Friday , November 22, 2024

Making Sense of the Relentless Tech-Driven Changes in the Merchant-Acquiring Industry

It might be a cliché, but the saying that the more things change, the more they stay the same has some validity for merchant acquirers despite the rapid introduction of new technologies and the entrance of new competitors in recent years.

For example, the top 10 U.S. merchant acquirers in 2015 had between 85% and 90% of the market, little changed from the share they commanded 10 years earlier, according to C. Marc Abbey, managing director at First Annapolis Consulting Inc., an Annapolis, Md.-based firm that works closely with acquirers. And the only change in that exclusive club in a decade has been the replacement of iPayment Inc. by Worldpay, Abbey said.

Abbey led a session titled “Tipping Point or Death of 1,000 Cuts: Is Acquiring Facing Radical or Incremental Change?” on Thursday that closed out the MidWest Acquirers Association’s 2016 conference in Cleveland. One of his points was that despite the seeming appearance of rapid change, or tipping points, the effects of such change may take years to become apparent.

“Tipping points are never instantaneous, even if they have great impact,” he said.
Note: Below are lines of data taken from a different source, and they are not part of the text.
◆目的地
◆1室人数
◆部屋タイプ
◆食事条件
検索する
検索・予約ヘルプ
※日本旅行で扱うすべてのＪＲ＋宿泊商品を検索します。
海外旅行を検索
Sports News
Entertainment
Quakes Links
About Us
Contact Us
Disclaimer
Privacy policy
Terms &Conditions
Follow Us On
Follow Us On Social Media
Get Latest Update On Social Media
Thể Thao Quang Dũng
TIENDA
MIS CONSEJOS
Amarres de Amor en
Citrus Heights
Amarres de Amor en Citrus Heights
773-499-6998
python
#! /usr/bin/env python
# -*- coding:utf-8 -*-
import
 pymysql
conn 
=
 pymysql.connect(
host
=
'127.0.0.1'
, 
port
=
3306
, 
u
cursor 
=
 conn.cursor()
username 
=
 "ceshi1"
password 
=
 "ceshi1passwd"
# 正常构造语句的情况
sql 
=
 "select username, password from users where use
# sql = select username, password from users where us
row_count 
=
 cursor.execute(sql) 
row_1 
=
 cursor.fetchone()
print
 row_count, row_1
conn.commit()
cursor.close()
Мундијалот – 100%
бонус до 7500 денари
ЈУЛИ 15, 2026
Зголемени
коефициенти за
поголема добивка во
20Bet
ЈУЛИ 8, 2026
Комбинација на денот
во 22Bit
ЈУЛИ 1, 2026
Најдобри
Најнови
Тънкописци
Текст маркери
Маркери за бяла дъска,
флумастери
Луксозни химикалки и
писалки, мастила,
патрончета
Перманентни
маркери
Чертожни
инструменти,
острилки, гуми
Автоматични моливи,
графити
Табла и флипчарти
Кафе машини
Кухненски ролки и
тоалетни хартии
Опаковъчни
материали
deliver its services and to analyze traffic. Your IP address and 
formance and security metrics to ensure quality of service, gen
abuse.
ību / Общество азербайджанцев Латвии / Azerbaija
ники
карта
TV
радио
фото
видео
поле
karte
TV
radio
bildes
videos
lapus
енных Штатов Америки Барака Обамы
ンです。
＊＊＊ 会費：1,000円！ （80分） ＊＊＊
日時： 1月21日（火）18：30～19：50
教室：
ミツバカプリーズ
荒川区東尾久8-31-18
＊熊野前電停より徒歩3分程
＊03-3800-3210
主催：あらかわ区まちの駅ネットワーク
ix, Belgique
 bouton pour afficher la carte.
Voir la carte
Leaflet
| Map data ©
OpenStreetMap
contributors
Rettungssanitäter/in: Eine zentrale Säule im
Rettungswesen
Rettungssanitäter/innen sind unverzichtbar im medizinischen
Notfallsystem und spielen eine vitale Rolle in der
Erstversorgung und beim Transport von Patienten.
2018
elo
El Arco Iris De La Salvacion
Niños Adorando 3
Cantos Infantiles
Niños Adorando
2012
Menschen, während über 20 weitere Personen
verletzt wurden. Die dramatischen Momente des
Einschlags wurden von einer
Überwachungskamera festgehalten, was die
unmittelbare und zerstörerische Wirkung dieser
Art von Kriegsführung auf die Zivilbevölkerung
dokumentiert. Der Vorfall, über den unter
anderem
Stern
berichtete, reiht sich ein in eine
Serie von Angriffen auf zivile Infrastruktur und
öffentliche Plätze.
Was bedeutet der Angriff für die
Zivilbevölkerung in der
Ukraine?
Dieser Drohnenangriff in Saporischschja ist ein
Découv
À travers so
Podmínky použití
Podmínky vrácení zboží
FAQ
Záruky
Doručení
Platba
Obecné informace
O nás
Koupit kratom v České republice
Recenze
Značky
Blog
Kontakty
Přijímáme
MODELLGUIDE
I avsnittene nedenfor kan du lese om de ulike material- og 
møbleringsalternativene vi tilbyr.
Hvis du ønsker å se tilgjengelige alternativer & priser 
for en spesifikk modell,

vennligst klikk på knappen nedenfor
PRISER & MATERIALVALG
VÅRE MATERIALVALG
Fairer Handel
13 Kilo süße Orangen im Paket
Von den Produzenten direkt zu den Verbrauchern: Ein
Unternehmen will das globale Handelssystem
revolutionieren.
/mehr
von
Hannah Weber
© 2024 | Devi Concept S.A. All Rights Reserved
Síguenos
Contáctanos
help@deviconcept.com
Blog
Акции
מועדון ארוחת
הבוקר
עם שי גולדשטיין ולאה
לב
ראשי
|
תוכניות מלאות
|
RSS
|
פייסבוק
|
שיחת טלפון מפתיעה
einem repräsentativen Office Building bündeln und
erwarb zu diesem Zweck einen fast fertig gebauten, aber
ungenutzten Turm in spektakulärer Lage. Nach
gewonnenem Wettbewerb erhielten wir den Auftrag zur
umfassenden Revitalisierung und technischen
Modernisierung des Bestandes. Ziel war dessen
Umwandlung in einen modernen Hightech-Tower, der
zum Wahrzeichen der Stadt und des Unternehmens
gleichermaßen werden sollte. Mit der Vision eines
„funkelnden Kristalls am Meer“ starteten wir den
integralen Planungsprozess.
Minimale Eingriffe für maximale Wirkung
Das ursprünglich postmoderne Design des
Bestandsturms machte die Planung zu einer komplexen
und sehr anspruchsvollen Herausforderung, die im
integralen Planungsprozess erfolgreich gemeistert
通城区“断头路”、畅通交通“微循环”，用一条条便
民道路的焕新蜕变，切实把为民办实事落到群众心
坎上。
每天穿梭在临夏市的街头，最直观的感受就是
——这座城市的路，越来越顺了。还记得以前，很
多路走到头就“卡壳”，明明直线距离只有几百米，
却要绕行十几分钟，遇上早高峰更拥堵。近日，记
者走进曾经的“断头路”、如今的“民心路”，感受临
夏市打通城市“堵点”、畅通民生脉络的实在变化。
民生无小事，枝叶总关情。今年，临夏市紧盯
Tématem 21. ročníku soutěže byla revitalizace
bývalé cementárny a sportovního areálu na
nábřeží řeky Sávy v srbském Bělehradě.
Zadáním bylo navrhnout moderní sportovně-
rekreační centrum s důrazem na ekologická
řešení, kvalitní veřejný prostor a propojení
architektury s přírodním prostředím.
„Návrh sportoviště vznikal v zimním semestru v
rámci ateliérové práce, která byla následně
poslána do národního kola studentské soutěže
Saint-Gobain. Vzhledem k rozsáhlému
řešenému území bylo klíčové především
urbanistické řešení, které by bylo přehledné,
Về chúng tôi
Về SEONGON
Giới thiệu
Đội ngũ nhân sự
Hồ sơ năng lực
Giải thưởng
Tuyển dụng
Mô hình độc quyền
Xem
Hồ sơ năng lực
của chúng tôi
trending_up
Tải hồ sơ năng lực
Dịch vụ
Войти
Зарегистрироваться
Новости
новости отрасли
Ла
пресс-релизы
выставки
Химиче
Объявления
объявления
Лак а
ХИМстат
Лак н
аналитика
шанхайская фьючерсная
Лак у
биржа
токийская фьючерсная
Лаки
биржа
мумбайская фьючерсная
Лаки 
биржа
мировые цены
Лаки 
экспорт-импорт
One major example is the recent appearance of so-called payment facilitators, or software-as-a-service providers that offer merchants business-management applications along with payments as just one more service, in contrast to merchant acquirers whose primary service for decades has been payments. These facilitators, frequently referred to as integrated software vendors or value-added resellers, still account for only about 10% of the acquiring industry’s market, but they’ve captured about 50% of industry growth, according to Abbey.

Whether the payment facilitators, whose representatives include Vantiv Inc.’s former Mercury Payments subsidiary and Global Payments Inc.’s OpenEdge unit as well as ride-share app developer Uber, represent a tipping point for the industry or incremental change is unknown, but Abbey expects their influence will be strong.

“That distribution model has a whole lot of advantages…you can see that phenomenon having the potential to really change the market,” he said.

At the high-volume end of the industry, JPMorgan Chase & Co. has shaken things up by creating its own closed-loop payments service called Chase Pay, which leverages the banking company’s huge merchant-acquiring and cardholder bases. “Effectively, they’ve moved a lot of market share up at the top of the enterprise merchant level over the last several years,” said Abbey.

While industry executives and researchers and consultants can debate the pace of change, there’s no question that acquirers, no matter what their size, can’t stand still, according to Abbey. He urged his audience of independent sales organization executives to move away from being generalists in payments—“those days are going to be behind us shortly, I suspect”—and concentrate on profitable specialties. Such concentrations could focus on vertical markets, such as restaurants, or horizontal ones, such as businesses owned by Hispanics, he said.

Using a baseball metaphor, Abbey recommended that acquirers “look for the fastball and react to the curve ball. I think you have to prepare your company for a scenario of rapid change.” And even if change comes more gradually than expected, “you’ll be no worse off,” he said.